Tra i tantissimi, ne ho uno paradossale legato al funerale di un anziano collega che si svolse in un’ambientazione felliniana. Ventenne ero a Parigi nel ‘79 a lavorare in teatro con una compagnia di 45 giovani e un vecchietto. Lui era stato il partner di Joséphine Baker e di tante altre star e nobildonne del bel mondo dell’epoca. Un adone e un precursore di tempi e mode, il primo per esempio a indossare il tanga. All’età di ottant’anni era ancora in scena con una piccola parte in frac e cilindro in questo lavoro teatrale ispirato al grande Fellini. Poi si ammalò e morì. Il regista decise di celebrare il suo funerale sul palcoscenico in un’edizione straordinaria dello spettacolo alle tre del pomeriggio. Ricordo il fondale col cielo blu che faceva parte dello spettacolo e la bara al centro del sipario rosso con il cappello a cilindro adagiato sopra. Il cilindro era proprio quello che indossava nel finale dello spettacolo.

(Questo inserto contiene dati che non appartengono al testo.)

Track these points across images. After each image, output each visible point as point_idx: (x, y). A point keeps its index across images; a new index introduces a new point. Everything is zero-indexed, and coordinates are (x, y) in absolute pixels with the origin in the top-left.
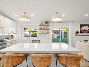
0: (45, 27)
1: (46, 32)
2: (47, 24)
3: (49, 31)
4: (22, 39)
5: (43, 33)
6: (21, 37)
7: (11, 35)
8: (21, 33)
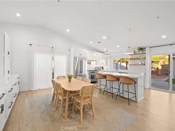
0: (138, 56)
1: (140, 63)
2: (141, 52)
3: (145, 62)
4: (111, 70)
5: (135, 65)
6: (110, 69)
7: (102, 66)
8: (110, 65)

Un’esperienza troppo intensa per l’emotività di voi giovani attori?
La scena era molto simile all’ambientazione del film “i mostri” di Dino Risi, con un pubblico di ex ballerine settantenni, attori agé con indosso uno smoking perché magari era l’unico vestito nero che avevano, nani, travestiti. Il prete recitò una poesia e poi portarono via la bara accompagnata dalla musica francese degli anni venti, attraverso la platea che applaudì fino all’uscita. Ricordo di aver pianto e riso con un altro attore in un angolo del teatro alla tragicommedia della vita.
Hai partecipato di recente, a Ferrara, allo spettacolo di consegna del Premio San Michele Arcangelo. Quanto aiuta questo tipo di testimonianza a divulgare ancor di più i principi di legalità?
Regole e limiti si imparano fin da piccoli con norme e divieti educativi. Se vengono a mancare da adulti si tende a usurpare le vite altrui, a favore dei propri benefici. Quindi diffondere i principi normativi e il rispetto delle leggi serve a tutelare i diritti di tutti. Il lavoro della polizia è un po’ come quello del genitore che dice “No, questo non si può”.